#### [WHAT YOU HAVE TO DO]
Entries follow. Return each line that contains the word "same".

───── SUPPLIED RECORDS

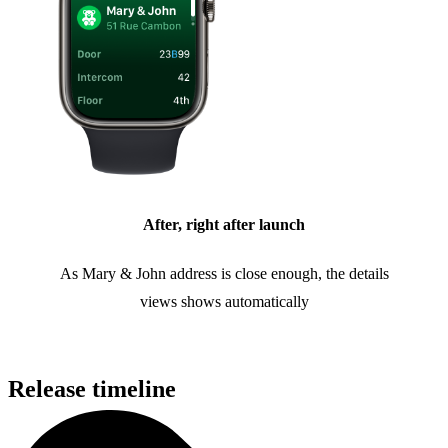
After, right after launch
As Mary & John address is close enough, the details
views shows automatically
Release timeline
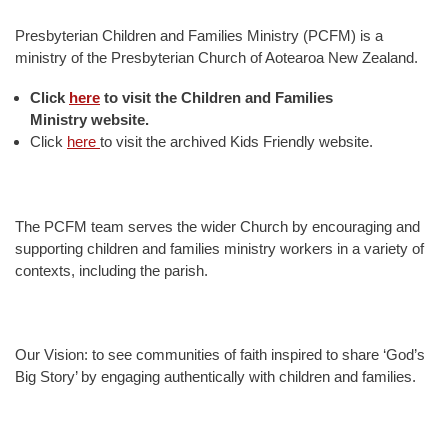
Presbyterian Children and Families Ministry (PCFM) is a
ministry of the Presbyterian Church of Aotearoa New Zealand.
Click
here
to visit the
Children and Families
Ministry website.
Click
here
to visit the archived Kids Friendly website.
The PCFM team serves the wider Church by encouraging and
supporting children and families ministry workers in a variety of
contexts, including the parish.
Our Vision: to see communities of faith inspired to share ‘God’s
Big Story’ by engaging authentically with children and families.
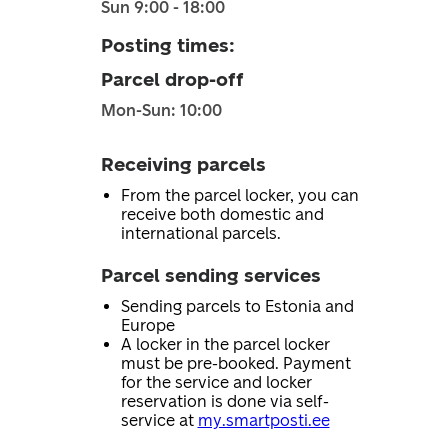
Sun 9:00 - 18:00
Posting times
:
Parcel drop-off
Mon-Sun: 10:00
Receiving parcels
From the parcel locker, you can
receive both domestic and
international parcels.
Parcel sending services
Sending parcels to Estonia and
Europe
A locker in the parcel locker
must be pre-booked. Payment
for the service and locker
reservation is done via self-
service at
my.smartposti.ee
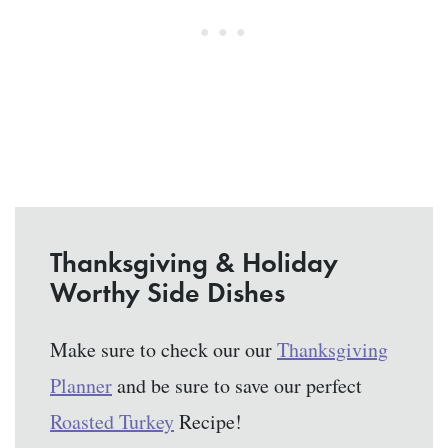
Thanksgiving & Holiday
Worthy Side Dishes
Make sure to check our our
Thanksgiving
Planner
and be sure to save our perfect
Roasted Turkey
Recipe!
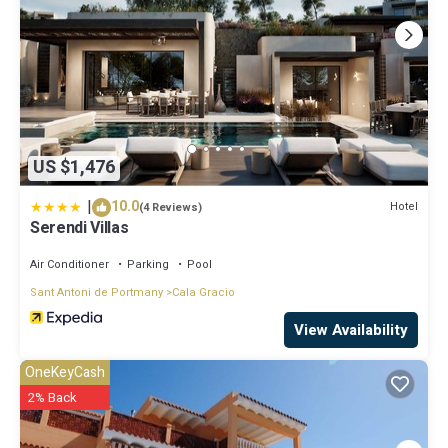
US $1,476
|
10.0
Hotel
(4 Reviews)
Serendi Villas
Air Conditioner
Parking
Pool
Sant Antoni de Portmany
Cala Gracio
View Availability
OneKeyCash
2% Back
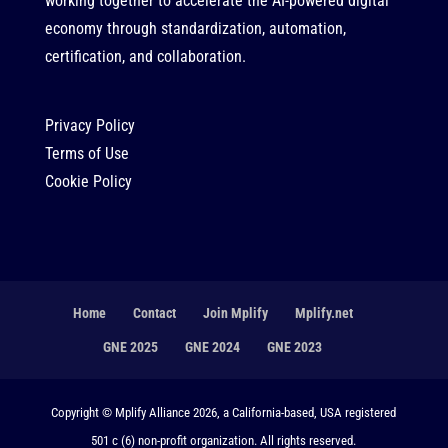
working together to accelerate the AI-powered digital
economy through standardization, automation,
certification, and collaboration.
Privacy Policy
Terms of Use
Cookie Policy
Home
Contact
Join Mplify
Mplify.net
GNE 2025
GNE 2024
GNE 2023
Copyright © Mplify Alliance 2026, a California-based, USA registered
501 c (6) non-profit organization. All rights reserved.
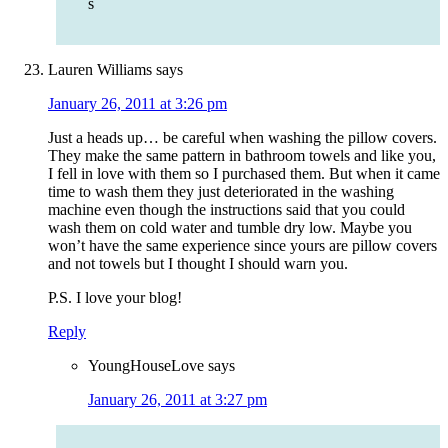
s
Lauren Williams
says
January 26, 2011 at 3:26 pm
Just a heads up… be careful when washing the pillow covers.
They make the same pattern in bathroom towels and like you,
I fell in love with them so I purchased them. But when it came
time to wash them they just deteriorated in the washing
machine even though the instructions said that you could
wash them on cold water and tumble dry low. Maybe you
won’t have the same experience since yours are pillow covers
and not towels but I thought I should warn you.
P.S. I love your blog!
Reply
YoungHouseLove
says
January 26, 2011 at 3:27 pm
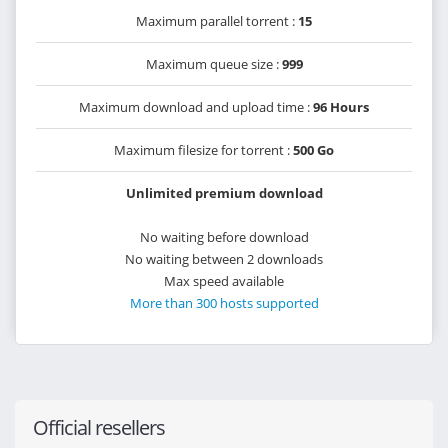
Maximum parallel torrent :
15
Maximum queue size :
999
Maximum download and upload time :
96 Hours
Maximum filesize for torrent :
500 Go
Unlimited premium download
No waiting before download
No waiting between 2 downloads
Max speed available
More than 300 hosts supported
Official resellers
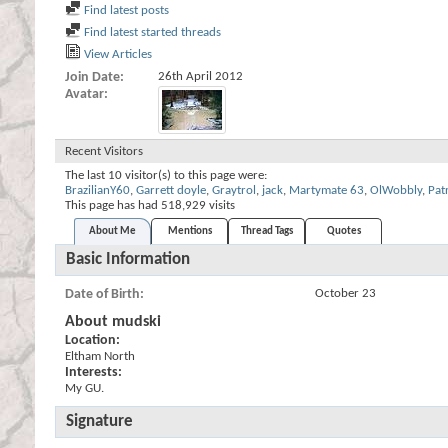
Find latest posts
Find latest started threads
View Articles
Join Date
26th April 2012
Avatar
Recent Visitors
The last 10 visitor(s) to this page were:
BrazilianY60
,
Garrett doyle
,
Graytrol
,
jack
,
Martymate 63
,
OlWobbly
,
Pat
This page has had
518,929
visits
About Me
Mentions
Thread Tags
Quotes
Basic Information
Date of Birth
October 23
About mudski
Location:
Eltham North
Interests:
My GU.
Signature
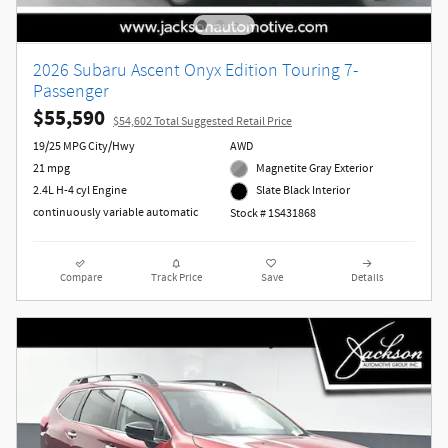
2026 Subaru Ascent Onyx Edition Touring 7-
Passenger
$55,590
$54,602 Total Suggested Retail Price
19/25 MPG City/Hwy
AWD
21 mpg
Magnetite Gray Exterior
2.4L H-4 cyl Engine
Slate Black Interior
continuously variable automatic
Stock # 1S431868
Compare
Track Price
Save
Details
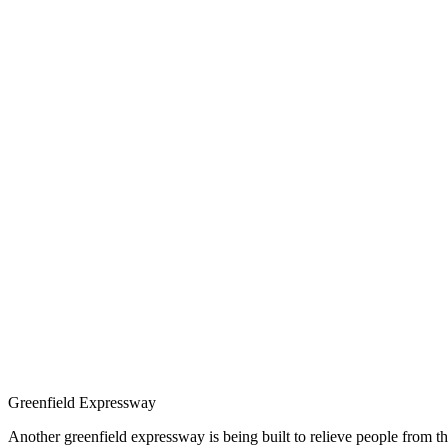
Greenfield Expressway
Another greenfield expressway is being built to relieve people from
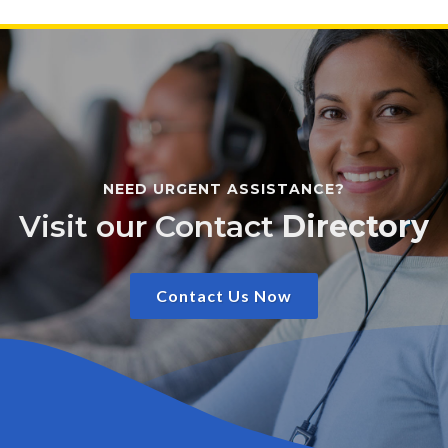
NEED URGENT ASSISTANCE?
Visit our Contact
Directory
Contact Us Now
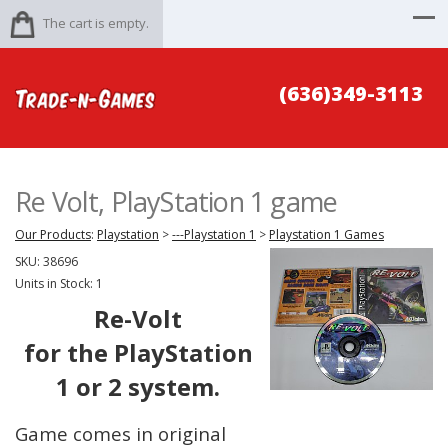
The cart is empty.
(636)349-3113
Re Volt, PlayStation 1 game
Our Products
:
Playstation
>
---Playstation 1
>
Playstation 1 Games
SKU:
38696
Units in Stock: 1
Re-Volt
for the PlayStation
1 or 2 system.
Game comes in original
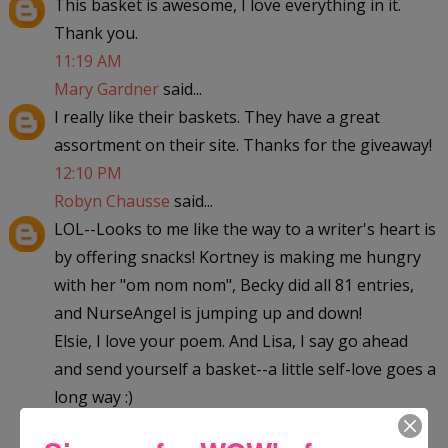
This basket is awesome, I love everything in it.
Thank you.
11:19 AM
Mary Gardner
said...
I really like their baskets. They have a great
assortment on their site. Thanks for the giveaway!
12:10 PM
Robyn Chausse
said...
LOL--Looks to me like the way to a writer's heart is
by offering snacks! Kortney is making me hungry
with her "om nom nom", Becky did all 81 entries,
and NurseAngel is jumping up and down!
Elsie, I love your poem. And Lisa, I say go ahead
and send yourself a basket--a little self-love goes a
long way :)
Good luck everyone!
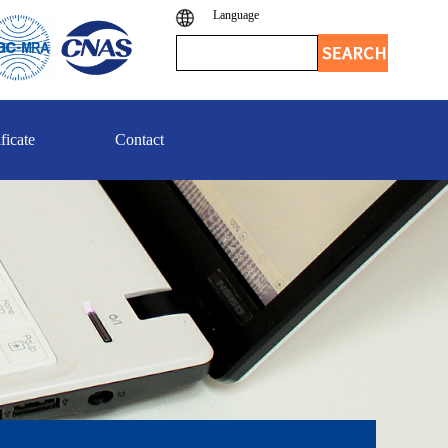
Language
ficate
Contact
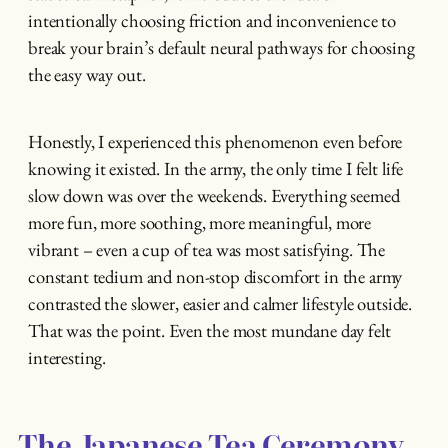
intentionally choosing friction and inconvenience to
break your brain’s default neural pathways for choosing
the easy way out.
Honestly, I experienced this phenomenon even before
knowing it existed. In the army, the only time I felt life
slow down was over the weekends. Everything seemed
more fun, more soothing, more meaningful, more
vibrant – even a cup of tea was most satisfying. The
constant tedium and non-stop discomfort in the army
contrasted the slower, easier and calmer lifestyle outside.
That was the point. Even the most mundane day felt
interesting.
The Japanese Tea Ceremony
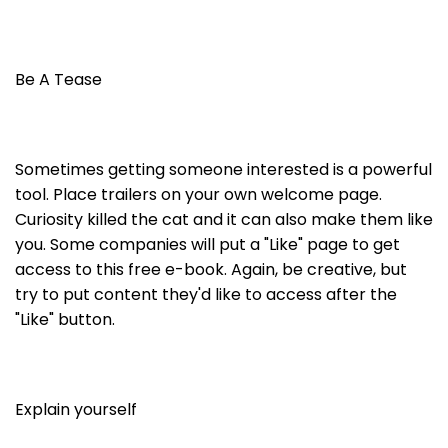
Be A Tease
Sometimes getting someone interested is a powerful
tool. Place trailers on your own welcome page.
Curiosity killed the cat and it can also make them like
you. Some companies will put a "Like" page to get
access to this free e-book. Again, be creative, but
try to put content they'd like to access after the
"Like" button.
Explain yourself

──────────

#### [SOLUTION TO THE EXERCISE]
They make the same pattern in bathroom towels and like you,
won’t have the same experience since yours are pillow covers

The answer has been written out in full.